- Ali Project performs at their first North American concert in Seattle, Washington

Background information
- Origin: Japan
- Genres: Post-progressive; baroque pop; neoclassical dark wave;
- Years active: 1988–present
- Labels: Lantis (2010–present); Mellow Head (2007–2010); Tokuma Japan Communications (2001–present); Flying Dog (2008); Atmark Corporation (2003); Victor Entertainment (2002–2006); Columbia Music Entertainment (1998); EMI Music Japan (1992–1994); Polydor Records (1988);
- Members: Arika Takarano Mikiya Katakura
- Website: http://aliproject.jp/

= Ali Project =

Japanese band

Ali Project (typeset as ALI PROJECT) is a Japanese prog band with a strong Japanese aristocrat-style image, consisting of Arika Takarano (宝野アリカ, Takarano Arika) and Mikiya Katakura (片倉三起也, Katakura Mikiya).

The band's work is divided into two styles, which lead singer/lyricist Arika Takarano has termed White Alice (白アリ, Shiro Ari) for the band's light, cheerful and/or refreshing songs, and Black Alice (黒アリ, Kuro Ari) for songs that take on a darker and more mysterious tone.

==Career==
They made their indie debut in the charts in 1988 as Ari (Ant) Project (蟻プロジェクト, Ari Purojekuto) with their album "Fantastic Garden" (幻想庭園, Gensō Teien). The album was later included in Tatsumi Takayuki's book Philosophy of Progressive Rock (プログレッシヴ・ロックの哲学, Puroguresshivu Rokku no Tetsugaku), which led to the band being classified under the progressive rock/pop genre. Takarano later endorsed this description.

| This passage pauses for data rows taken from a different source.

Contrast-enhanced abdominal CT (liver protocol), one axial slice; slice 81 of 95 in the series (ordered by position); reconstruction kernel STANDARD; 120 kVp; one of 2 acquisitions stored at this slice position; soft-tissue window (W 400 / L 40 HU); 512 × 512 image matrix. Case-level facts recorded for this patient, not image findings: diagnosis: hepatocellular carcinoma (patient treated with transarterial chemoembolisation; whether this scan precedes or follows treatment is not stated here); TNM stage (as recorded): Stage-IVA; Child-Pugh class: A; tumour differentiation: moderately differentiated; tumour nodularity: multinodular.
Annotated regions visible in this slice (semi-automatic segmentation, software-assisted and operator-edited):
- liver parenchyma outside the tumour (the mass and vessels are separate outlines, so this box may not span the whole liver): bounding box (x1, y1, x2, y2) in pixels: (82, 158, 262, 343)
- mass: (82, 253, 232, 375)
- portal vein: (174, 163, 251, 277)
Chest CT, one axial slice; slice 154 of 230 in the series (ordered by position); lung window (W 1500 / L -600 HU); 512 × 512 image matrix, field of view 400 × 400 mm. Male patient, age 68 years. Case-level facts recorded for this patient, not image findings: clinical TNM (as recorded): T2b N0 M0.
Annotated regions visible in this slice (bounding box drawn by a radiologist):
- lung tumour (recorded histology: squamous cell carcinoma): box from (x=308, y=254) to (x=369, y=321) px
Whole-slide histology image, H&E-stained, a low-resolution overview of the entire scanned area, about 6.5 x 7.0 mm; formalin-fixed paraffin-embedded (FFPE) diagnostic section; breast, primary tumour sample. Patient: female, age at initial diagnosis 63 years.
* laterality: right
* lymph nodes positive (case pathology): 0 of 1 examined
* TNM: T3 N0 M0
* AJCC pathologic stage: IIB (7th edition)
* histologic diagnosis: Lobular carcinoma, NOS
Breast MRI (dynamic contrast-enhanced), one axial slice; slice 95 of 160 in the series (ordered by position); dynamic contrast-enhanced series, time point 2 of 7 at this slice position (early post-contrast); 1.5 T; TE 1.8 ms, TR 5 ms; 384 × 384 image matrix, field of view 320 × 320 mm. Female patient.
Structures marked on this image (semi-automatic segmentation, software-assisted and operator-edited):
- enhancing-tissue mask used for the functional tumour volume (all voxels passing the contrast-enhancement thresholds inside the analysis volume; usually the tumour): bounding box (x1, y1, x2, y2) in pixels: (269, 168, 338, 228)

Four years later in 1992 they changed their name and made their major debut with their single "Fall in love, maiden" (恋せよ乙女, Koi-seyo otome). Notably, Japan's phonetic system meant the band's Japanese pronunciation was unchanged, giving the potential to refer to Ant, a shortened Alice, or a shortened Arika.

Most of their records are released by Toshiba-EMI, Victor Entertainment and Tokuma Japan. The band is notable in the anime community for having their songs featured in several anime productions, including Noir, Rozen Maiden, Kamichama Karin, .hack//Roots, Linebarrels of Iron, Code Geass, Phantom -Requiem for the Phantom-, Fate/Extra, Shigofumi, Another, Katanagatari, Rakudai Kishi no Cavalry, and Irina: The Vampire Cosmonaut. Additionally, Mikiya Katakura has also provided the soundtrack to several anime series, such as Kaibutsu Oujo and Avenger.

===Overseas Concerts===
Ali Project performed their debut concert in the United States at Sakura-Con 2008 in Seattle, Washington. In 2016, the band performed at Anime Boston, and in 2017, they returned to the United States as part of Anisong World Matsuri at Anime Expo in Los Angeles.